I have never been a supporter of this Anglican Covenant nonsense. If we can meet together, no Covenant is required. If we cannot meet, no Covenant will suffice. Even the best designed Covenant would be unhelpful at least and irrelevant at best.
But this is not a well designed Covenant. It is a recipe for power-mad schemers to destroy the very essence of Anglican polity while imposing a legalistic and intolerant authoritarianism.
There is a Canadian joke that our country was intended to have British government, French cuisine and American know-how. Instead we got French government, American cuisine and British know-how.
Anglicanism, historically, has been the via media between the extremes of Rome and Geneva - taking the best of each.
In the St. Andrew's draft, we have opted instead the worst.
as i read it, no authority at all is given to the primates meeting to act against anyone. all they can do is complain to the ABC, who will, with two assessors, decide whether more should be done, and the more is under the supervision not of the complaining primates but of the ACC.

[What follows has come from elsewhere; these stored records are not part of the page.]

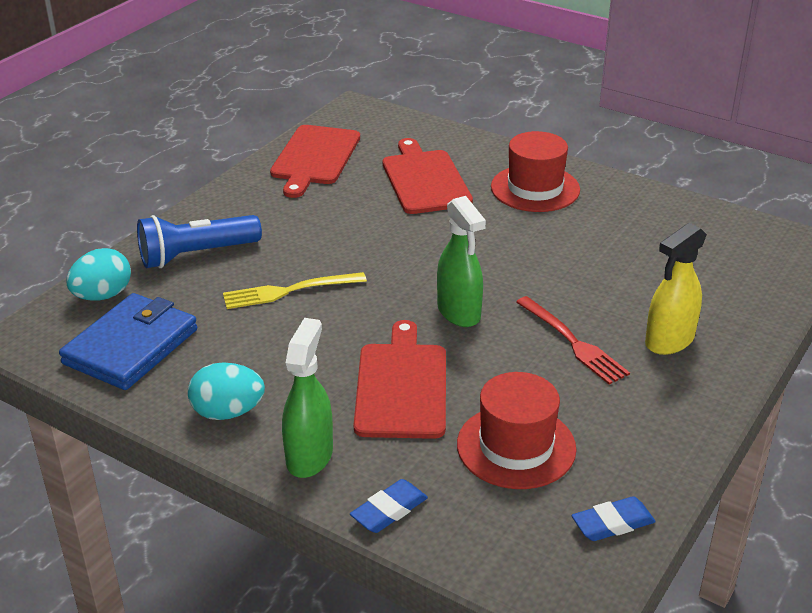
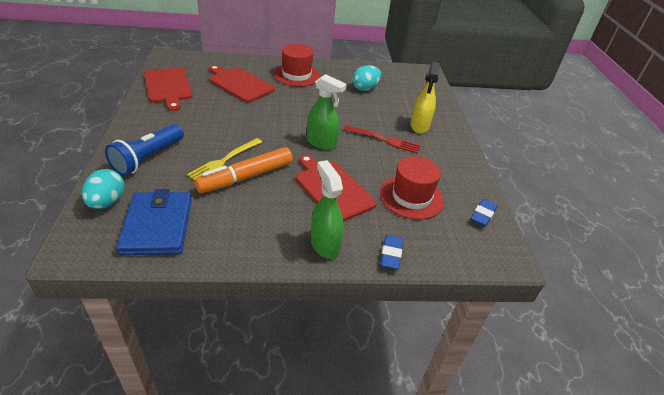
camera: 40 degrees left, 5 degrees up
turquoise egg [188,362,265,420] -> turquoise egg moved to [353,65,381,91]
none -> orange marker [194,147,293,193]

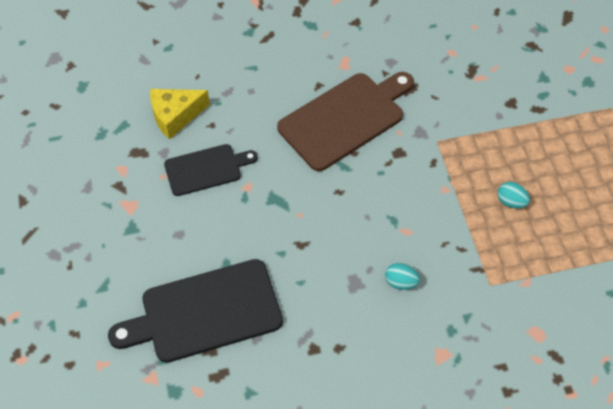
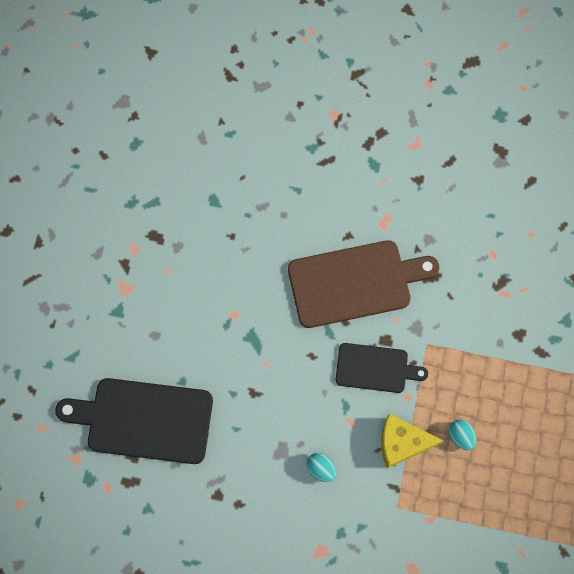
camera: 25 degrees right, 15 degrees up
yellow cheese [150,89,210,139] -> yellow cheese moved to [381,414,444,468]
black cutting board [164,144,258,196] -> black cutting board moved to [336,343,428,393]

and, for the first time, our primate gets to complain too, which if she does so, will be salutary.
I'm not fond of implied reliance on the 1662 BCP and 39 Articles to guide the faith of the Church, and I have some questions about the disciplinary language, but I favor the balance for giving some reasonable definition to what it is to be Anglican in a world-wide communion.

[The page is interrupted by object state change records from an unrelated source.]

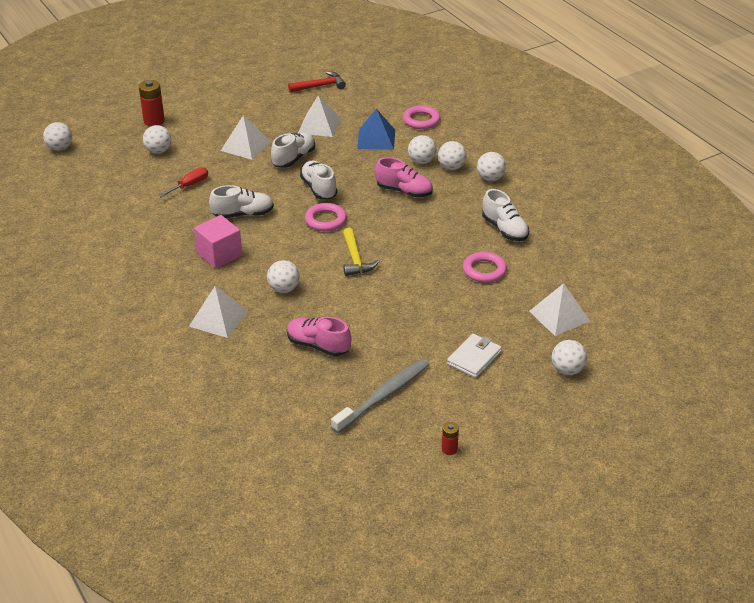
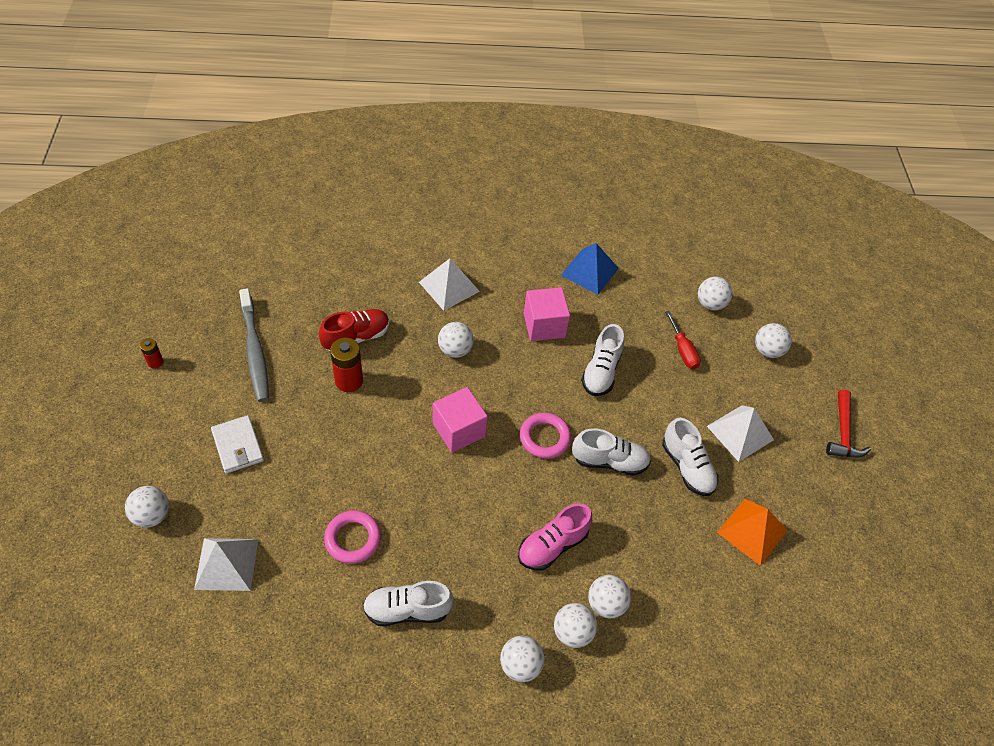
camera: 115 degrees right, 15 degrees up
white ball [43,122,72,151] -> white ball moved to [698,277,732,310]
red battery [139,80,165,126] -> red battery moved to [330,337,363,392]
pink shoe [287,317,351,356] -> red shoe [319,309,389,351]
red hammer [288,71,346,93] -> red hammer moved to [826,390,871,458]
white pyramid [298,95,341,137] -> orange pyramid [717,499,788,566]
yellow hammer [343,228,379,276] -> pink cube [433,387,488,453]
blue pyramid [357,109,395,150] -> blue pyramid moved to [561,243,619,295]
pink ring [403,105,440,129] -> none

I have some serious reservations as well about the whole process and what it is intended to accomplish. But maybe it will end up being like a Canadian Royal Commission... a lot of fuss which produces a long document which no one reads and which changes nothing :-)
We should be so lucky.
From what I understand, our Faith Worship and Ministry group has just finished meeting to discuss the Covenant. I haven't seen anything in print yet, but I will be keeping an eye open to see what they recommend.
I think the idea (per se) of a covenant is a good start; covenants in themselves should speak to relationships (grace?) rather than law. The tricky part comes when there are elements in the covenant which are binding.
In my preliminary thoughts I consider the idea of the marriage covenant, which has as its primary focus the relationship of love, but is not without its binding elements.
This will be a very difficult path for us all.